The panel has 90 days to pour over the testimony, literature and evidence presented during the hearing, after which it will submit recommendations to the EPA. Those recommendations are non-binding, but usually have significant influence on the agency’s final decisions.

Monsanto now faces a growing number of Roundup cancer lawsuits filed throughout the United States, typically involving individuals diagnosed with a form of non-Hodgkin’s lymphoma following heavy exposure to the herbicide as a farm or agricultural worker.

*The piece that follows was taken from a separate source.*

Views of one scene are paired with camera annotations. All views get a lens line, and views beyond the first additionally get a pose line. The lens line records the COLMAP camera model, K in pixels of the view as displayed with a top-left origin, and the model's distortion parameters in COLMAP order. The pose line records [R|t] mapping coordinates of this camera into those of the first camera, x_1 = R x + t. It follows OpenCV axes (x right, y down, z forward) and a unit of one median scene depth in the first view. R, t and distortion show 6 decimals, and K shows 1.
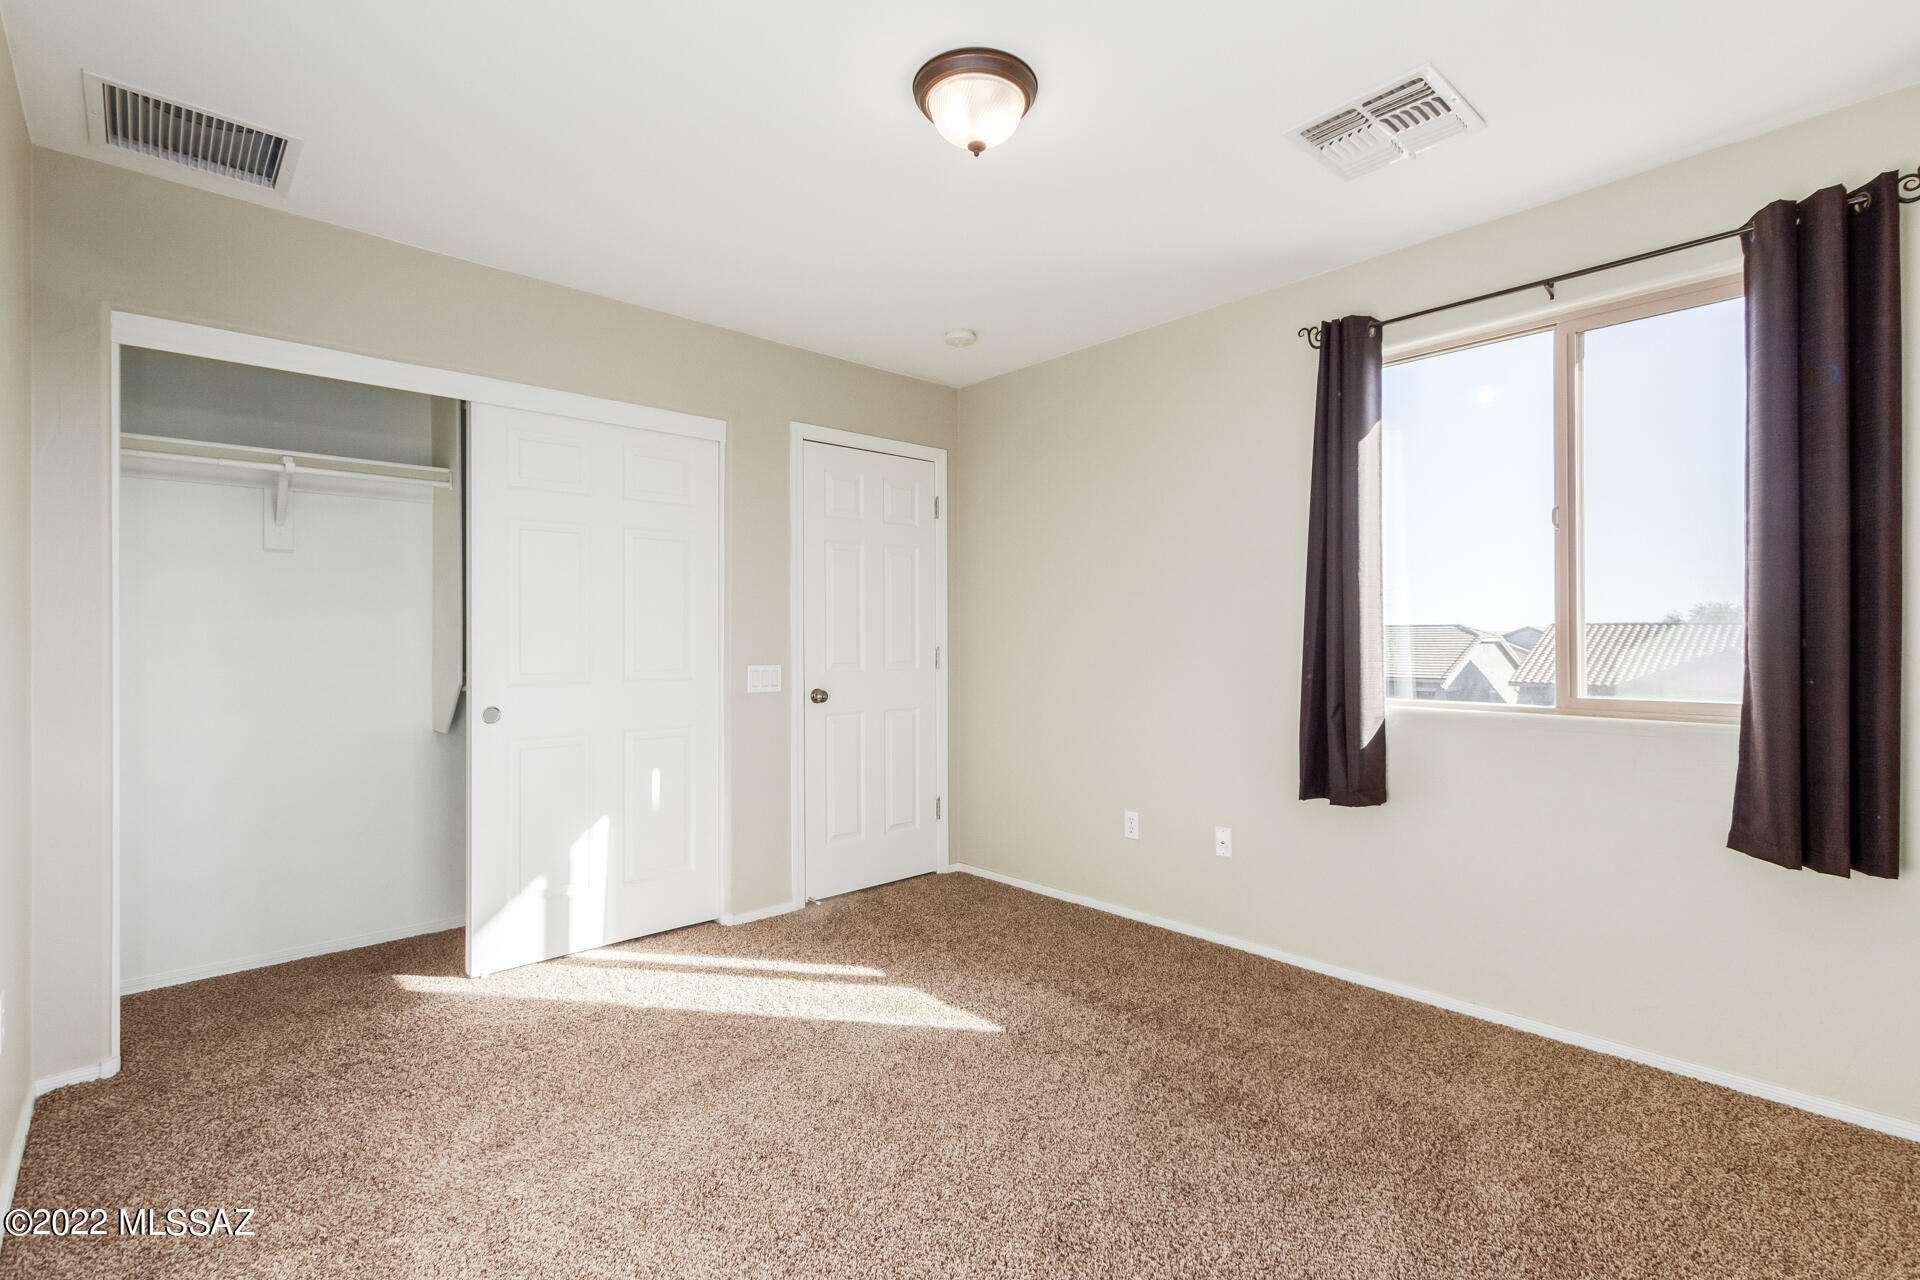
lens RADIAL K [[902.0, 0, 965.9], [0, 902.0, 640.9], [0, 0, 1]] dist [-0.001406, -0.000727]
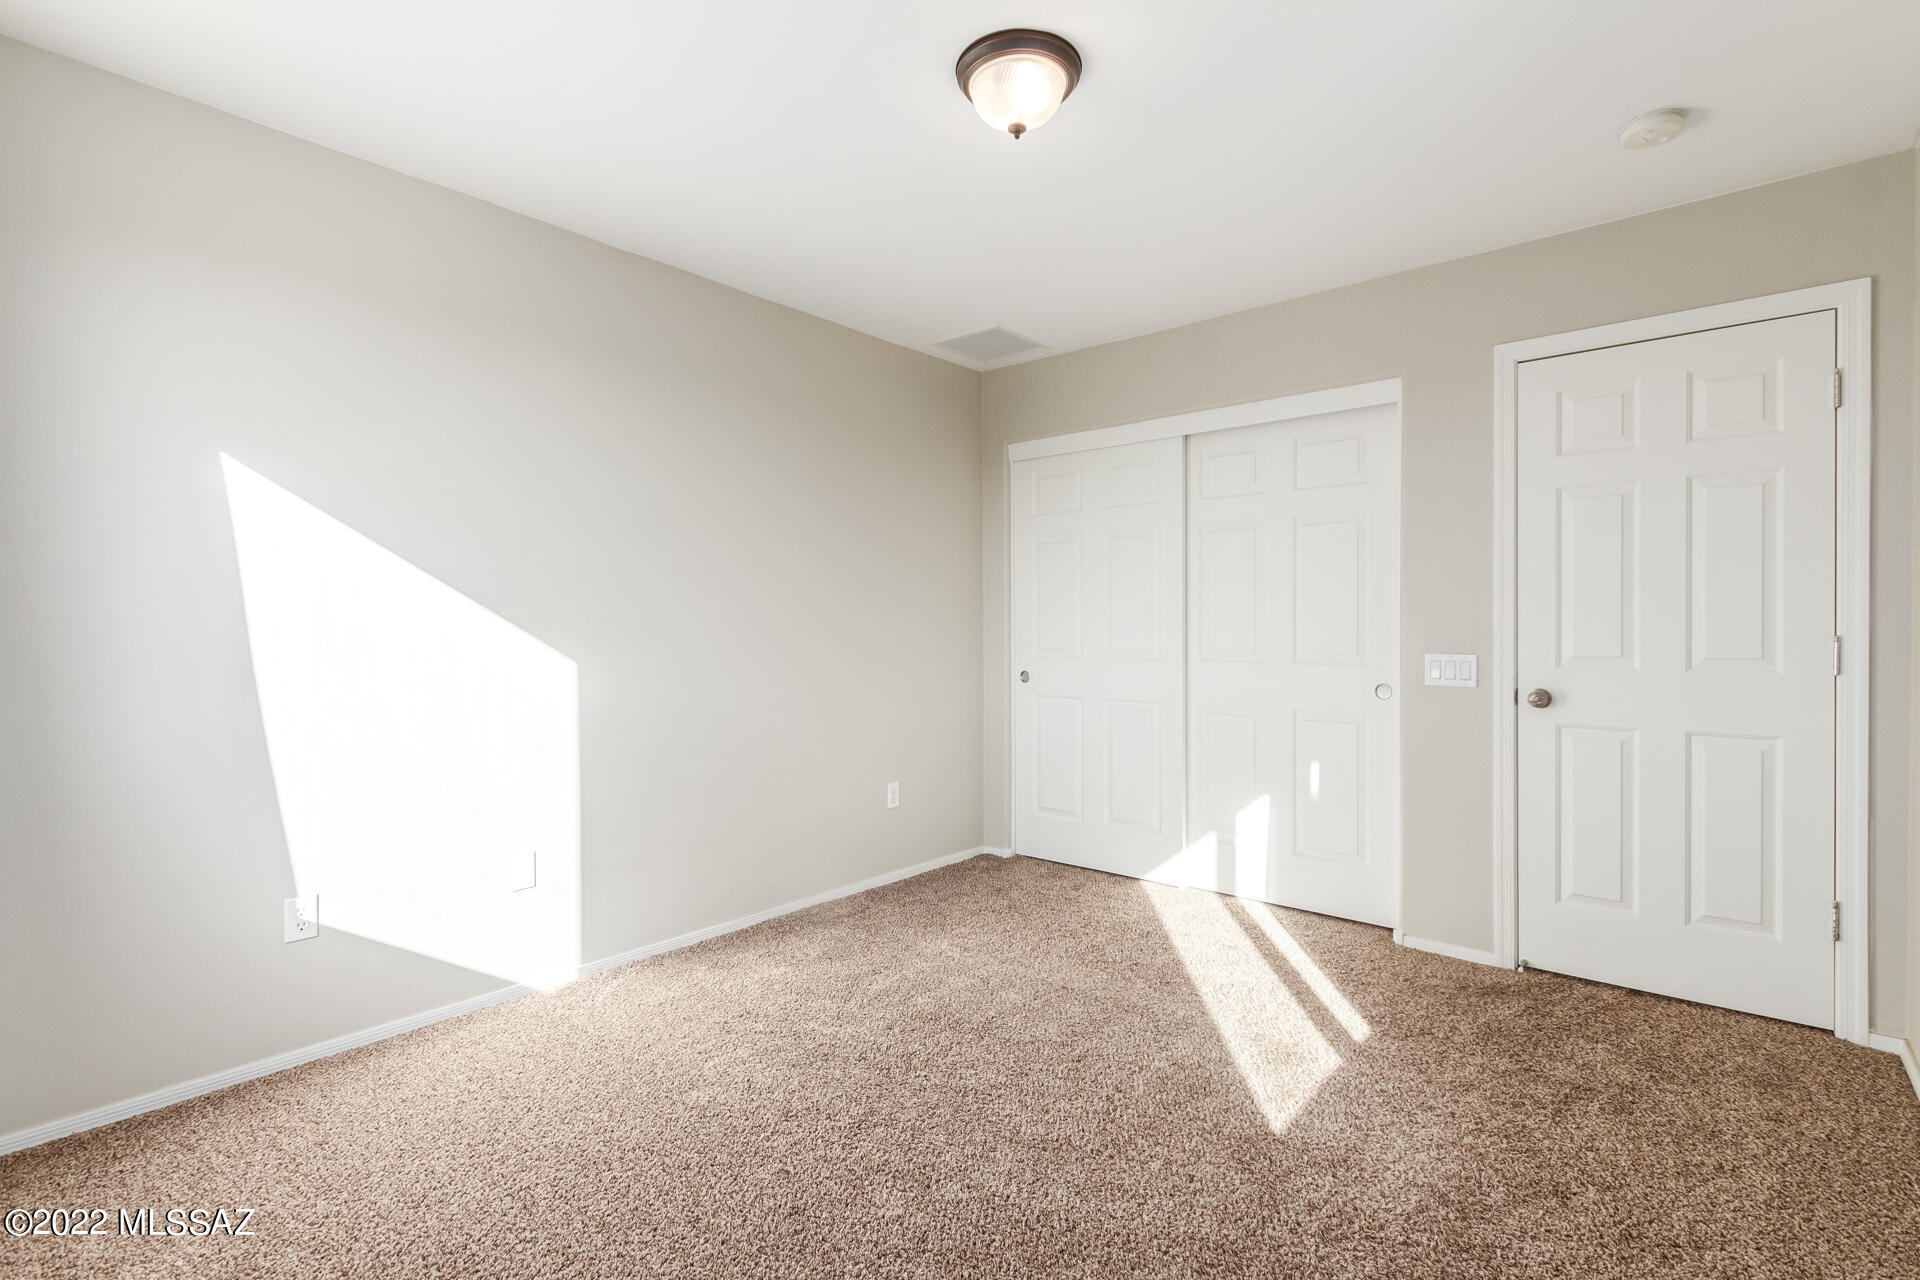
lens RADIAL K [[902.0, 0, 967.1], [0, 902.0, 631.9], [0, 0, 1]] dist [-0.001406, -0.000727]
pose [[0.099487, 0.019142, -0.994855, 0.571243], [0.000717, 0.999813, 0.019309, -0.009953], [0.995039, -0.002634, 0.099455, 0.481058]]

The complaints allege that the manufacturer recklessly promoted Roundup and pushed greater and greater use of the chemical, without disclosing the potential health risks.

A recent U.S. Geological Survey on glyphosate usage nationwide found that an estimated 2.6 billion pounds of the herbicide has been sprayed on America’s agricultural land over the two decades since the mid-1990s, when Monsanto introduced “Roundup Ready” crops that are designed to survive being sprayed with glyphosate, killing the weeds but not the crops.

The lawsuits over Roundup allege that plaintiffs may have avoided a diagnosis of non-Hodgkin’s lymphoma or other cancers if they had been warned about the Roundup risks for farmers, landscapers and others in the agricultural industry, as safety precautions could have been taken or other products could have been used to control the growth of weeds.

Last month, a California judge rejected attempts by Monsanto to keep cancer warnings for Roundup weedkillers off the product label, after the manufacturer challenged a proposal by the California Office of Environmental Health Hazard Assessment to add glyphosate to a lost of cancer-causing chemicals that require label warnings to be sold in the state.